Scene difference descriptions
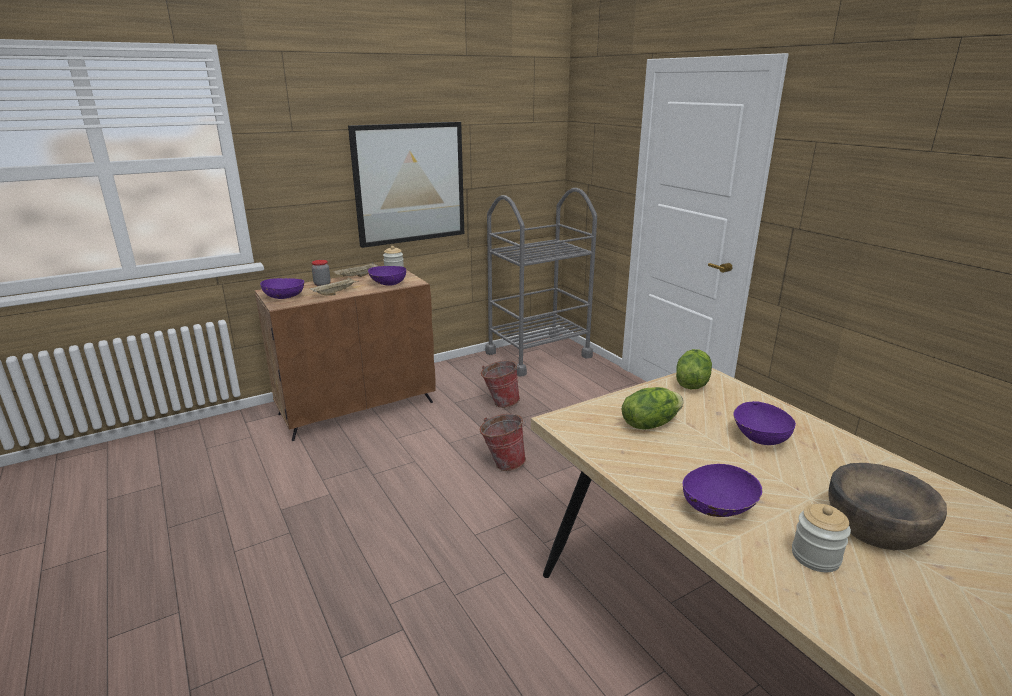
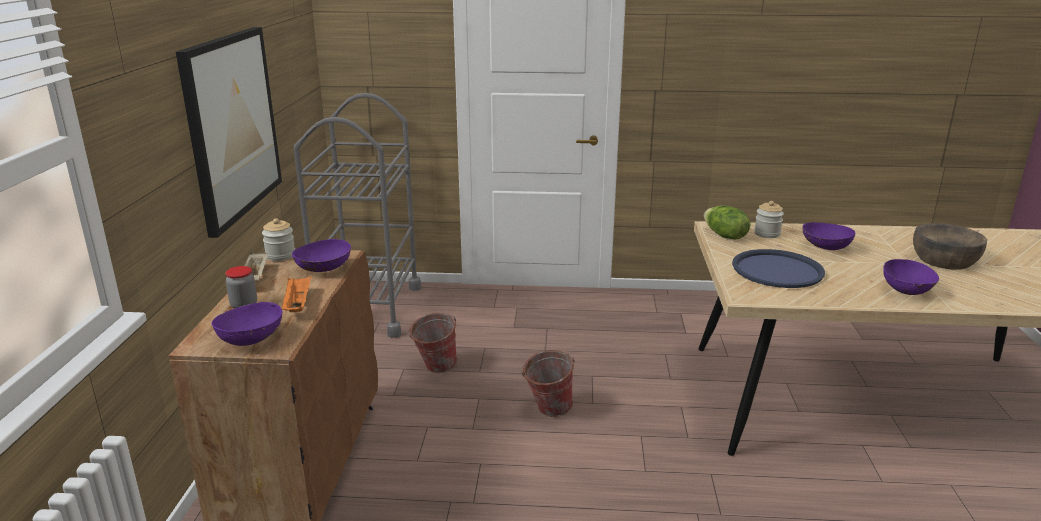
camera: 55 degrees left, 0 degrees up
(335, 293) = (297, 304): beige tray -> orange tray
(649, 424) = (777, 270): lettuce -> blue tray
(815, 557) = (969, 286): jar -> jar (767, 234)

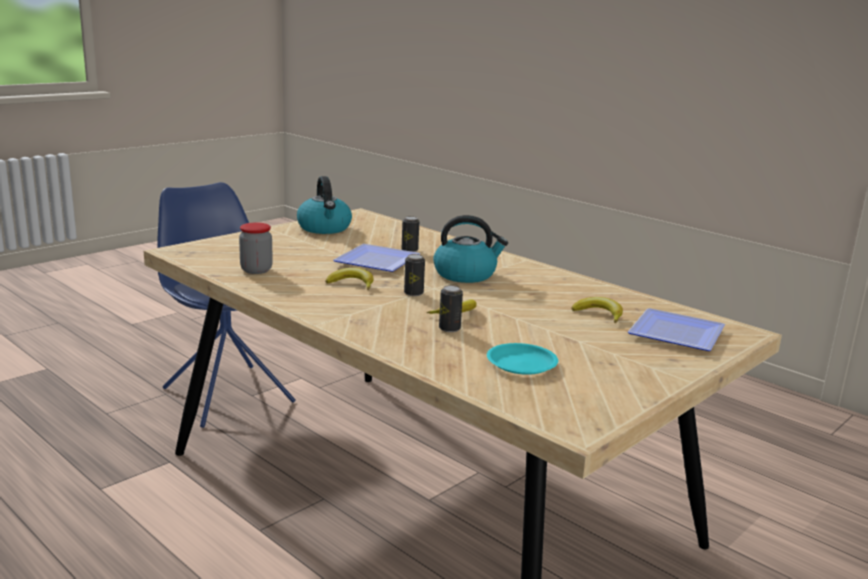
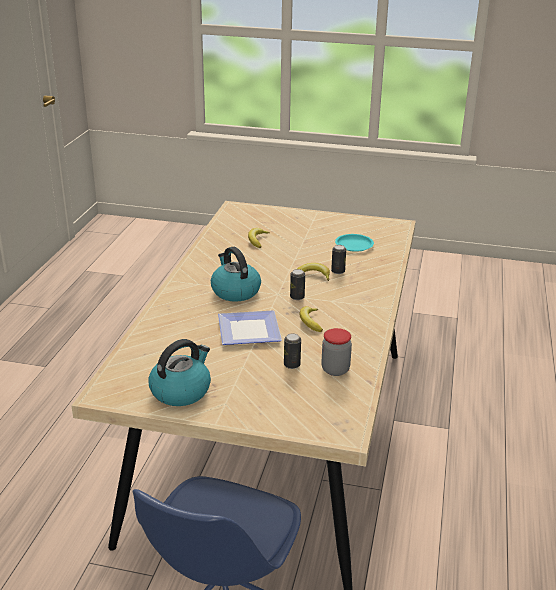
camera: 120 degrees left, 10 degrees up
(409, 250) = (201, 328): can -> can (292, 364)
(674, 332) = (259, 221): plate -> none

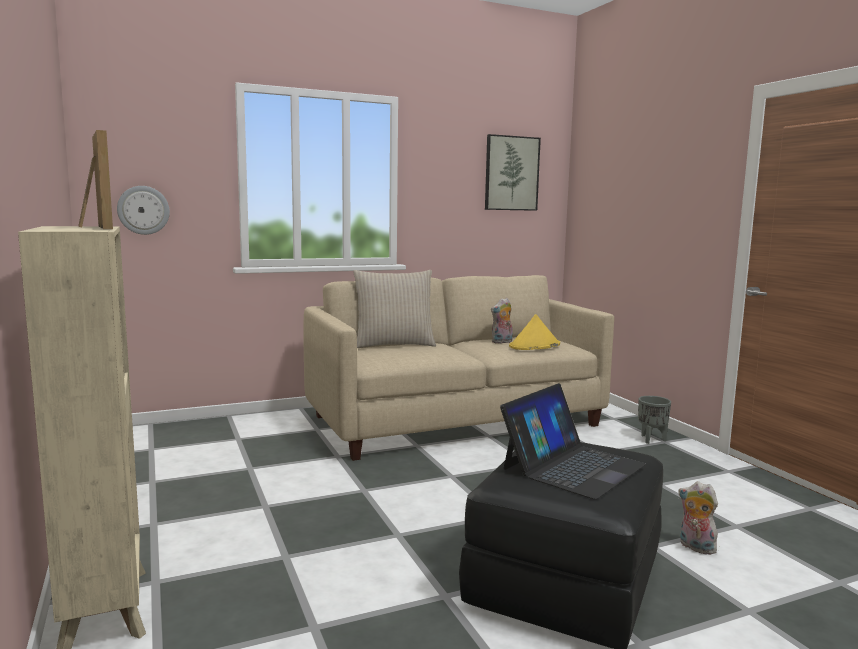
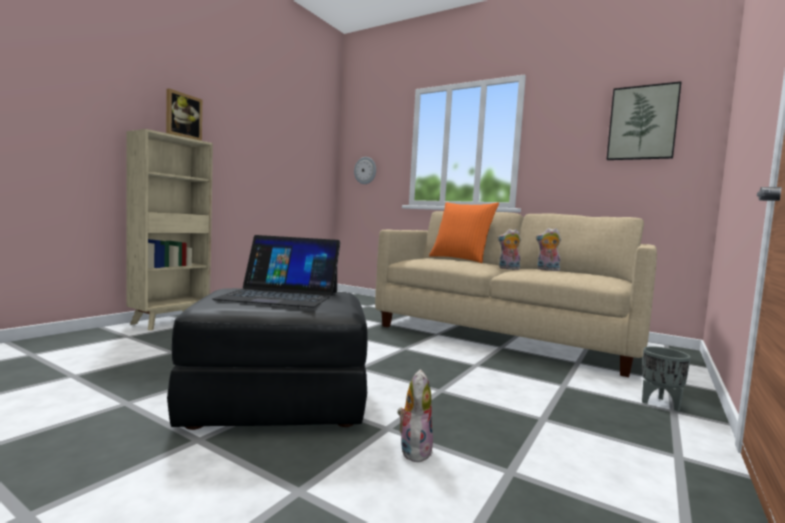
camera: 55 degrees right, 5 degrees down
(394, 344) = (460, 259): beige pillow -> orange pillow
(463, 348) = (508, 269): none -> plush toy
(534, 346) = (562, 273): yellow hat -> none

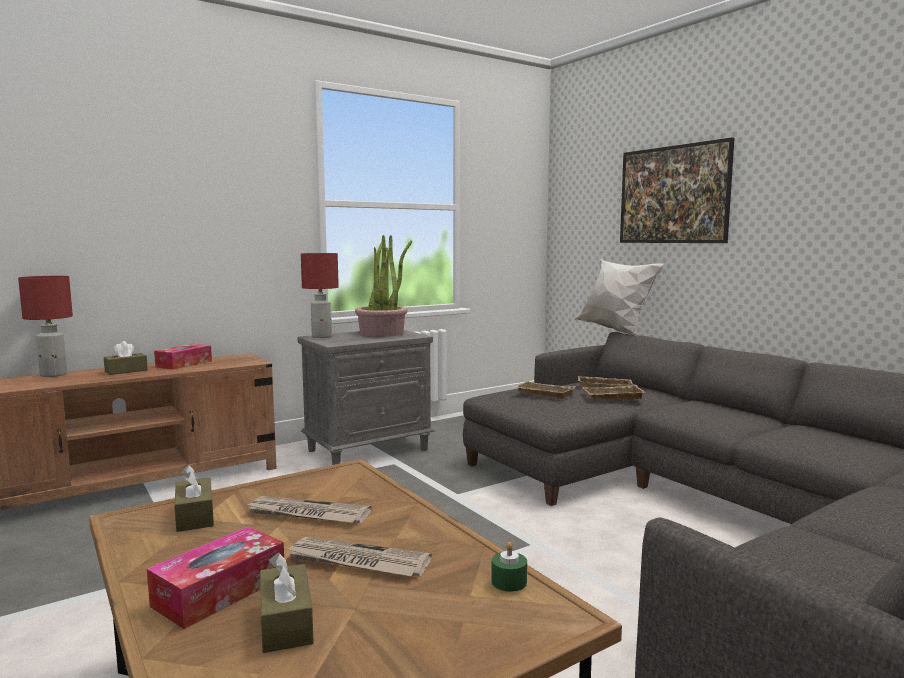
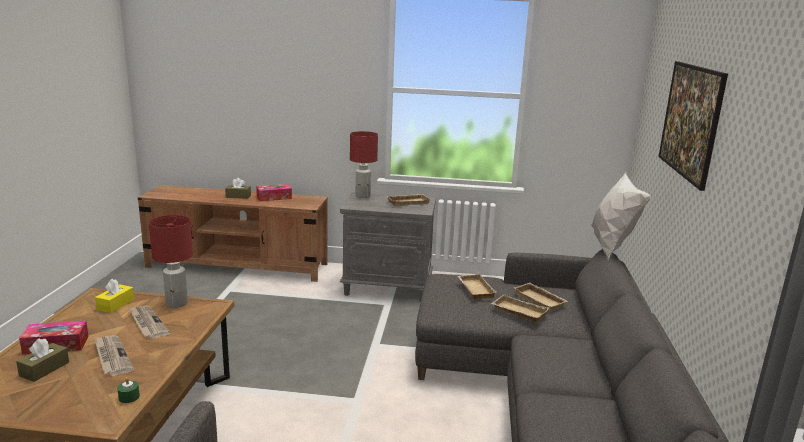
camera: 40 degrees right, 10 degrees up
(54, 375) = (206, 190): red table lamp -> red table lamp (177, 303)
(195, 516) = (115, 304): brown tissue box -> yellow tissue box
(382, 333) = (408, 202): potted plant -> beige tray

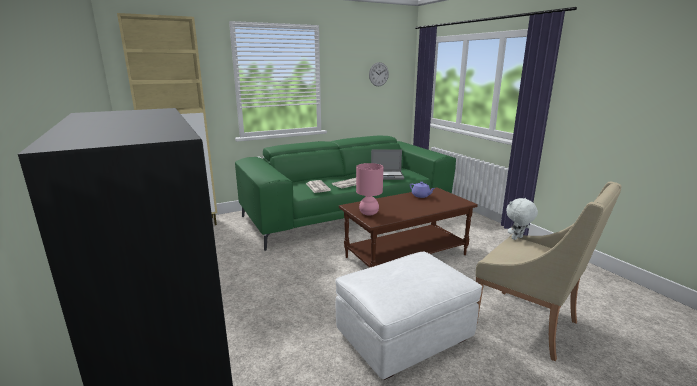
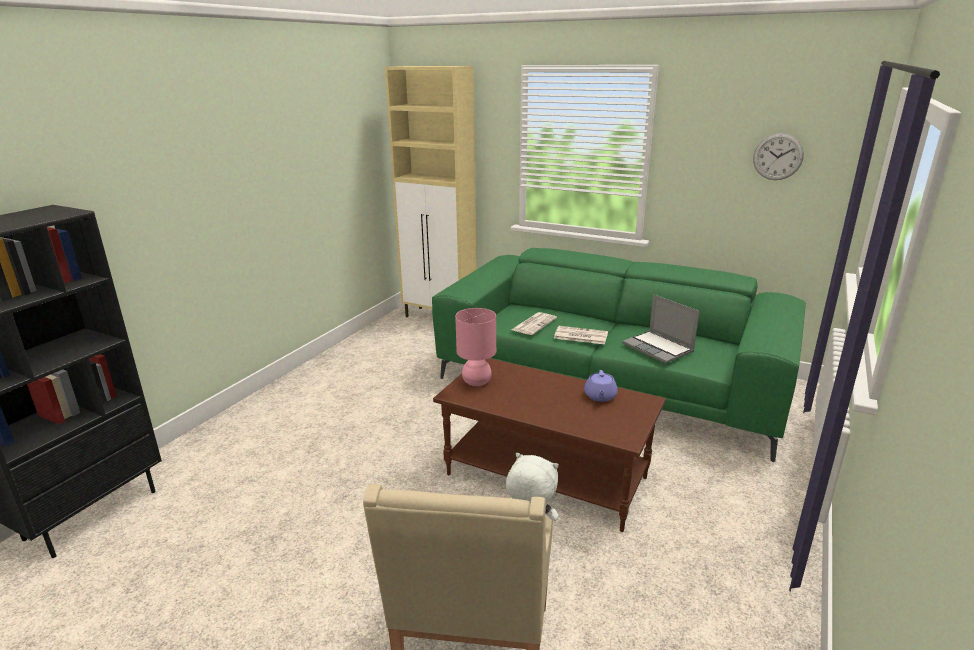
camera: 55 degrees right, 5 degrees up
(404, 337) = (351, 542): white ottoman -> none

YOUR OBJECTIVE:
The complete set of records should be written out again, pictures excluded.

EXERCISE RESULT:
camera: 55 degrees left, 0 degrees up
(335, 293) = (297, 304): beige tray -> orange tray
(649, 424) = (777, 270): lettuce -> blue tray
(815, 557) = (969, 286): jar -> jar (767, 234)

camera: 120 degrees left, 10 degrees up
(409, 250) = (201, 328): can -> can (292, 364)
(674, 332) = (259, 221): plate -> none

camera: 55 degrees right, 5 degrees down
(394, 344) = (460, 259): beige pillow -> orange pillow
(463, 348) = (508, 269): none -> plush toy
(534, 346) = (562, 273): yellow hat -> none

camera: 40 degrees right, 10 degrees up
(54, 375) = (206, 190): red table lamp -> red table lamp (177, 303)
(195, 516) = (115, 304): brown tissue box -> yellow tissue box
(382, 333) = (408, 202): potted plant -> beige tray

camera: 55 degrees right, 5 degrees up
(404, 337) = (351, 542): white ottoman -> none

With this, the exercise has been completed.